_WORK ITEM_
Among the lines of data below, reproduce only those from the one with "- T6 vertebra: [231, 233, 280, 311]" through the one with "- T7 vertebra: [235, 278, 276, 285]", exactly as they stand, both ends included.

_DATA IN THIS EXERCISE_
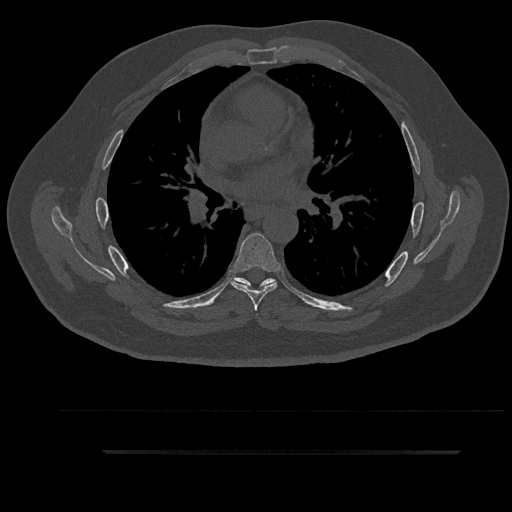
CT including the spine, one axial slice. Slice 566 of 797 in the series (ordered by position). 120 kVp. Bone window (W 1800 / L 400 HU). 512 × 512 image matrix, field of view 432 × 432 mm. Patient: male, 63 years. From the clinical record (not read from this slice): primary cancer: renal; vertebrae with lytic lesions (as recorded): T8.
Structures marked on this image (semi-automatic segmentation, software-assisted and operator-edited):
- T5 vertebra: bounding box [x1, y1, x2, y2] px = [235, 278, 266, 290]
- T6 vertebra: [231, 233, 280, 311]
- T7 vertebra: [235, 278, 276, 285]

...

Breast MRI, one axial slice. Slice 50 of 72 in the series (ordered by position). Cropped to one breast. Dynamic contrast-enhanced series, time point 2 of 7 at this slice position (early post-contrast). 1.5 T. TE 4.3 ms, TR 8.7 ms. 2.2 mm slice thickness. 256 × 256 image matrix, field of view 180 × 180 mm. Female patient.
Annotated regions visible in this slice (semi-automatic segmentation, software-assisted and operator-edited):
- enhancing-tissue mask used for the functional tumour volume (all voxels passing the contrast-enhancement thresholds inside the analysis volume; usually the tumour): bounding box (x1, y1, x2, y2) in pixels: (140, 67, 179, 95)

==

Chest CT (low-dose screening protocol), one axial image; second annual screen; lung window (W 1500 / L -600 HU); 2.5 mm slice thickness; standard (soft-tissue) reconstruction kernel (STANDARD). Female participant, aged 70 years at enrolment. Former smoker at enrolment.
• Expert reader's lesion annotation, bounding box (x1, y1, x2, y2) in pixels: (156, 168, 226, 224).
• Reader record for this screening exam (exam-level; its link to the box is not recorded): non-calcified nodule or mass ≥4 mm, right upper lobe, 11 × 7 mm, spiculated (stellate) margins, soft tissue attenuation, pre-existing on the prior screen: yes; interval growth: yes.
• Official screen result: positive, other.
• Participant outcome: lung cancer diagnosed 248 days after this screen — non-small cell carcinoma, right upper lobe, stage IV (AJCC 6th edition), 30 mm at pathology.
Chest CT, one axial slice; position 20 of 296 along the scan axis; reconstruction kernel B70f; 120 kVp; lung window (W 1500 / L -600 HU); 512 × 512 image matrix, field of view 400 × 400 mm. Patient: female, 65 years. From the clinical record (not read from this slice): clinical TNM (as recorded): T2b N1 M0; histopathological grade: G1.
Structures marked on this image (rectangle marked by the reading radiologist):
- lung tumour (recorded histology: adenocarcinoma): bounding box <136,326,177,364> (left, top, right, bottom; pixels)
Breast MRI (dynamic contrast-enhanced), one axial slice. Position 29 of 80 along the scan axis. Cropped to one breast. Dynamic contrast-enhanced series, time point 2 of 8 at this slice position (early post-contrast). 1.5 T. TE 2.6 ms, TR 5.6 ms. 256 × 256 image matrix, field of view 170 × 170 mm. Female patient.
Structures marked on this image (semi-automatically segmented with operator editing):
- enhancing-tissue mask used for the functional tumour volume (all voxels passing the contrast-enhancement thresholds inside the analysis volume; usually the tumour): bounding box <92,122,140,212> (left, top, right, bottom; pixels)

_ANSWER BELOW_
- T6 vertebra: [231, 233, 280, 311]
- T7 vertebra: [235, 278, 276, 285]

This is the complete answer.